Speakers
Description
Space activities are increasingly facing with sustainability challenges associated with the deployment of large satellite constellations and rapid accumulation of both functional and non-functional objects (i.e. debris), eventually leading to orbital congestion and increased cascading collision risks. Similar to conventional environmental stressors, space debris results from the interaction between human activities, technological development, and increasing societal demand, echoing the well-known IPAT identity where environmental impact (I) is driven by population (P), affluence (A), and technology (T).
While the IPAT framework provides a useful conceptual basis for understanding the drivers of environmental pressure, it does not account for ecological limits or the carrying capacity of natural systems, defined as the maximum continuous burden that the environment can sustain without undergoing critical degradation. To address this limitation, environmental Life Cycle Assessment (LCA) framework increasingly relies on normalization approaches based on carrying capacity also defined as Safe operating Space (SoS) within the well-established Planetary Boundaries framework. The latter provides a science-based representation of global environmental limits beyond which Earth system stability may be compromised.

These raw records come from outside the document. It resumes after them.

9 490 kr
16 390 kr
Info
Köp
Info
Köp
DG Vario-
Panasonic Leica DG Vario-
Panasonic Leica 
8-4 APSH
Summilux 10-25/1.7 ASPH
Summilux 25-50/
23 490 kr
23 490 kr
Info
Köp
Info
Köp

Building upon this concept, Absolute Environmental Sustainability Assessment (AESA) aims to evaluate whether human activities remain within their allocated share of the SOS by (i) estimating the environmental footprint of an activity and (ii) allocating carrying capacities to the studied activity across regions, countries, and sectors, relying on different ethical principles such as equal per capita, responsibility, ability to pay, or acquired rights.
This keynote explores the analogy between space debris and conventional environmental stressors through the prism of Absolute Environmental sustainability Assessment. Particular attention will be given to methodological developments related to normalization, impact pathways, and carry capacity allocation principles. The presentation will further discuss recent applications on the assessment of the EU Consumption Footprint against Planetary Boundaries, illustrating how AESA can support the transition from relative environmental performance to absolute sustainability considerations.